Investasi Properti Mewah Masih jadi Incaran Orang Super Kaya

Nilai rata-rata hunian mewah melonjak 84%.

Investasi Properti Mewah Masih jadi Incaran Orang Super KayaIlustrasi properti mewah di Singapura. (Shutterstock/Tavarius)

by Tanayastri Dini Isna KH

Jakarta, FORTUNE - Investasi properti mewah masih menjadi incaran orang kaya dan super kaya. Aset itu menduduki puncak tabel investasi kelompok ultra high-net-worth individuals (UHNI), menurut laporan terbaru perusahaan konsultan dan manajemen properti, Knight Frank.

Merujuk pada temuan itu, dua dari tiga orang super kaya (UHNI) akan mengalokasikan sebagian besar uang untuk properti melalui perwalian investasi real estate, Reits. Bahkan, diperkirakan ada 23 persen orang super kaya yang bersiap investasi di sektor properti pada 2022.

Bukan sekadar properti biasa yang menjadi magnet bagi para miliarder itu, melainkan properti mewah. Minat itu tergambar dalam nilai rata-rata hunian mewah yang melonjak 84 persen pada 2021. Kenaikan tahunan tersebut merupakan yang tertinggi sejak peluncuran Prime International Residential Index (PIRI 100) pada 2008.

Dari seluruh pasar yang disurvei oleh Knight Frank, hanya tujuh yang mencatatkan penurunan harga properti mewah pada 2021. Sementara yang lain membukukan pertumbuhan, seperti Dubai (+44 persen).

Sedikit catatan, Knight Frank menyurvei responden dari Amerika Utara, Asia, Eropa, Australia, Amerika Latin, Timur Tengah, Rusia dan Commonwealth of Independent States (CIS), dan Afrika.

Selain properti mewah, jenis properti apa lagi yang banyak menarik minat investasi para orang super kaya? Simak ulasan berikut ini.

Investasi orang kaya di bidang properti gedung perkantoran

Berdasarkan sektor properti, investasi gedung perkantoran menjadi salah satu target utama, diikuti perumahan dan logistik.

Selain itu, investor super kaya juga menginginkan aset properti yang mengutamakan kepatuhan ESG (enviromental, social, and governance) demi mengamankan portofolionya di masa depan.

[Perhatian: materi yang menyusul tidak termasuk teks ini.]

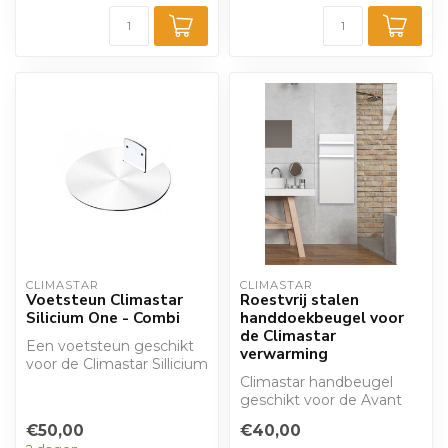
CLIMASTAR
CLIMASTAR
Voetsteun Climastar
Roestvrij stalen
Silicium One - Combi
handdoekbeugel voor
de Climastar
Een voetsteun geschikt
verwarming
voor de Climastar Sillicium
One
Climastar handbeugel
geschikt voor de Avant
WIFI. Met deze beugel
€50,00
€40,00
kunt u handdoe...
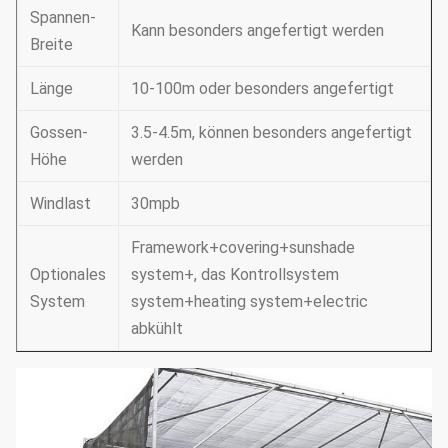
Spannen-
Kann besonders angefertigt werden
Breite
Länge
10-100m oder besonders angefertigt
Gossen-
3.5-4.5m, können besonders angefertigt
Höhe
werden
Windlast
30mpb
Framework+covering+sunshade
Optionales
system+, das Kontrollsystem
System
system+heating system+electric
abkühlt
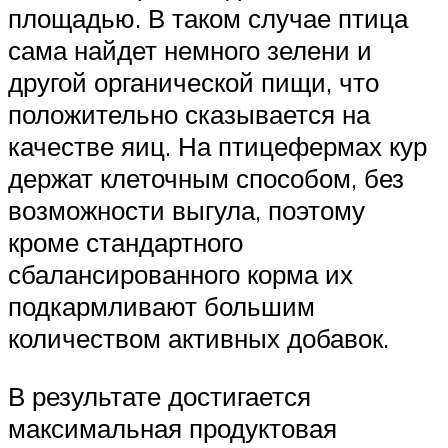
площадью. В таком случае птица
сама найдет немного зелени и
другой органической пищи, что
положительно сказывается на
качестве яиц. На птицефермах кур
держат клеточным способом, без
возможности выгула, поэтому
кроме стандартного
сбалансированного корма их
подкармливают большим
количеством активных добавок.
В результате достигается
максимальная продуктовая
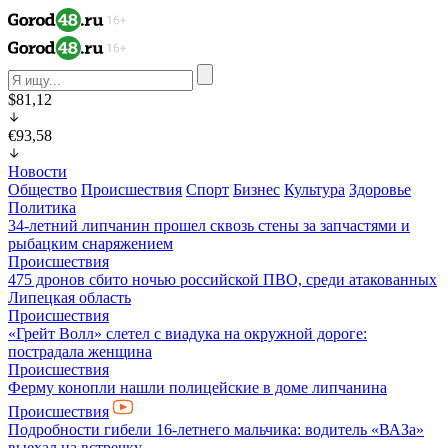
$81,12
€93,58
Новости
Общество
Происшествия
Спорт
Бизнес
Культура
Здоровье
Политика
34-летний липчанин прошел сквозь стены за запчастями и
рыбацким снаряжением
Происшествия
475 дронов сбито ночью российской ПВО, среди атакованных
Липецкая область
Происшествия
«Грейт Волл» слетел с виадука на окружной дороге:
пострадала женщина
Происшествия
Ферму конопли нашли полицейские в доме липчанина
Происшествия
Подробности гибели 16-летнего мальчика: водитель «ВАЗа»
выехал на встречку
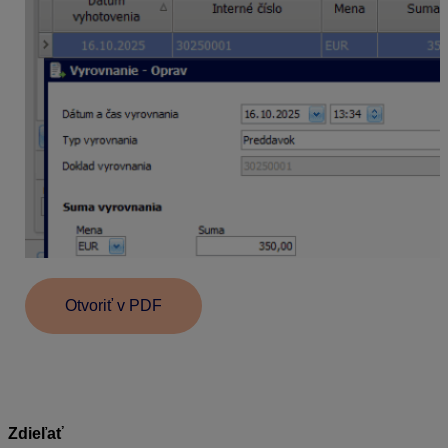
Otvoriť v PDF
Zdieľať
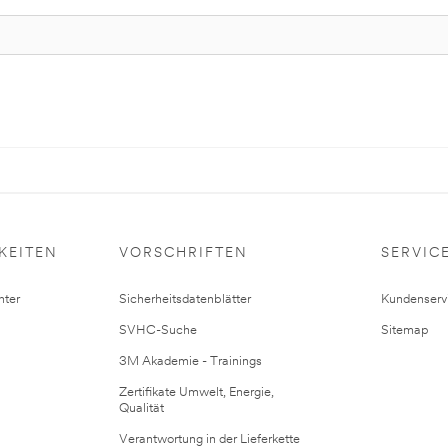
KEITEN
VORSCHRIFTEN
SERVIC
ter
Sicherheitsdatenblätter
Kundenserv
SVHC-Suche
Sitemap
3M Akademie - Trainings
Zertifikate Umwelt, Energie,
Qualität
Verantwortung in der Lieferkette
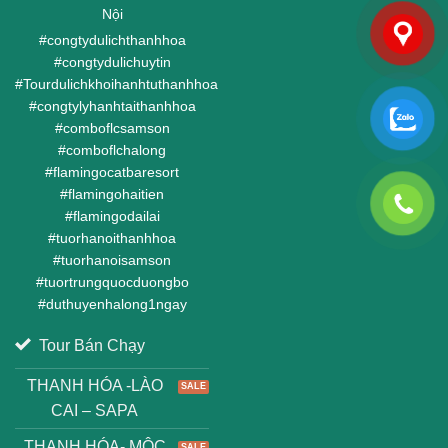
Nội
#
congtydulichthanhhoa
#
congtydulichuytin
#
Tourdulichkhoihanhtuthanhhoa
#
congtylyhanhtaithanhhoa
#
comboflcsamson
#
comboflchalong
#
flamingocatbaresort
#
flamingohaitien
#
flamingodailai
#
tuorhanoithanhhoa
#
tuorhanoisamson
#
tuortrungquocduongbo
#
duthuyenhalong1ngay
Tour Bán Chạy
THANH HÓA -LÀO
CAI – SAPA
THANH HÓA- MỘC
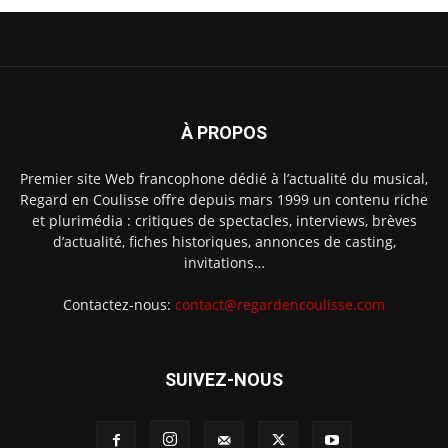
À PROPOS
Premier site Web francophone dédié à l’actualité du musical,
Regard en Coulisse offre depuis mars 1999 un contenu riche
et plurimédia : critiques de spectacles, interviews, brèves
d’actualité, fiches historiques, annonces de casting,
invitations…
Contactez-nous:
contact@regardencoulisse.com
SUIVEZ-NOUS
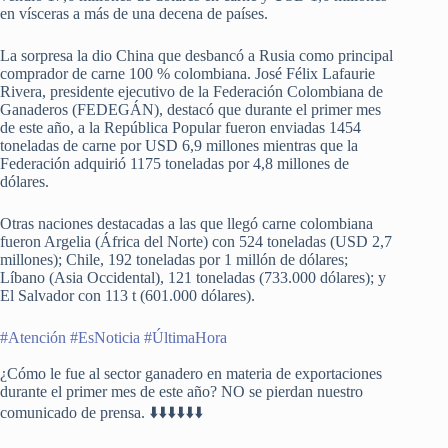
en vísceras a más de una decena de países.
La sorpresa la dio China que desbancó a Rusia como principal
comprador de carne 100 % colombiana. José Félix Lafaurie
Rivera, presidente ejecutivo de la Federación Colombiana de
Ganaderos (FEDEGÁN), destacó que durante el primer mes
de este año, a la República Popular fueron enviadas 1454
toneladas de carne por USD 6,9 millones mientras que la
Federación adquirió 1175 toneladas por 4,8 millones de
dólares.
Otras naciones destacadas a las que llegó carne colombiana
fueron Argelia (África del Norte) con 524 toneladas (USD 2,7
millones); Chile, 192 toneladas por 1 millón de dólares;
Líbano (Asia Occidental), 121 toneladas (733.000 dólares); y
El Salvador con 113 t (601.000 dólares).
#Atención
#EsNoticia
#ÚltimaHora
¿Cómo le fue al sector ganadero en materia de exportaciones
durante el primer mes de este año? NO se pierdan nuestro
comunicado de prensa. ⬇️⬇️⬇️⬇️⬇️⬇️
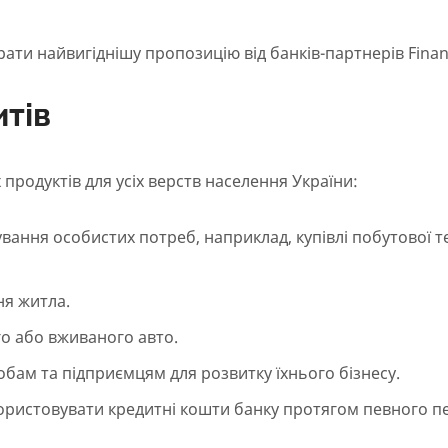
рати найвигіднішу пропозицію від банків-партнерів Finan
итів
родуктів для усіх верств населення України:
вання особистих потреб, наприклад, купівлі побутової те
ня житла.
го або вживаного авто.
бам та підприємцям для розвитку їхнього бізнесу.
ористовувати кредитні кошти банку протягом певного п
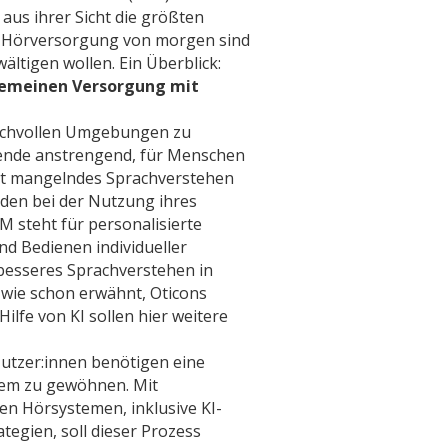
aus ihrer Sicht die größten
r Hörversorgung von morgen sind
wältigen wollen. Ein Überblick:
lgemeinen Versorgung mit
uschvollen Umgebungen zu
rende anstrengend, für Menschen
ist mangelndes Sprachverstehen
den bei der Nutzung ihres
 steht für personalisierte
nd Bedienen individueller
besseres Sprachverstehen in
wie schon erwähnt, Oticons
Hilfe von KI sollen hier weitere
utzer:innen benötigen eine
stem zu gewöhnen. Mit
en Hörsystemen, inklusive KI-
egien, soll dieser Prozess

Terlebih, nilai premi kantor ‘terhijau’ telah mencapai 18 persen.

Namun, investasi aset properti hijau masih dihadapkan dengan tantangan berupa kurangnya peluang. “Ini seruanbagi para pengembang untuk bertindak,” tulis Knight Frank dalam laporannya.

Investasi orang kaya dari generasi muda

Orang super kaya dari generasi muda memiliki pandangan tersendiri mengenai investasi properti, begitu menurut The Wealth Report Attitudes Survey (2021). Mereka mengedepankan teknologi serta kesejahteraan sejumlah pihak, yakni: diri sendiri, keluarga, dan lingkungan.

Oleh karena itu, mereka menginginkan fleksibilitas dalam membangun rumah sesuai gaya hidup. “Mereka sering menyertakan teknologi pintar (dalam rumah), fokus pada efisiensi energi dan konektivitas, baik digital maupun fisik,” jelas Nicholas Keong dari Knight Frank Singapore Private.

Investasi orang kaya dan super kaya yang lebih muda juga tak mempermasalahkan lokasi. Mereka ingin punya aset di berbagai wilayah, demikian menurut Kepala Kantor Knight Frank Private, Rory Penn. Fasilitas yang dipikirkan di antaranya seperti layanan, ruang terbuka, dan ruang hiburan.

Knight Frank memprediksi, karena kelompok investor super kaya muda terus bertumbuh, maka pasar investasi properti mewah akan menyesuaikan berdasarkan kondisi itu.

Demikianlah fakta terkait investasi orang kaya di bidang properti, khususnya investasi properti mewah.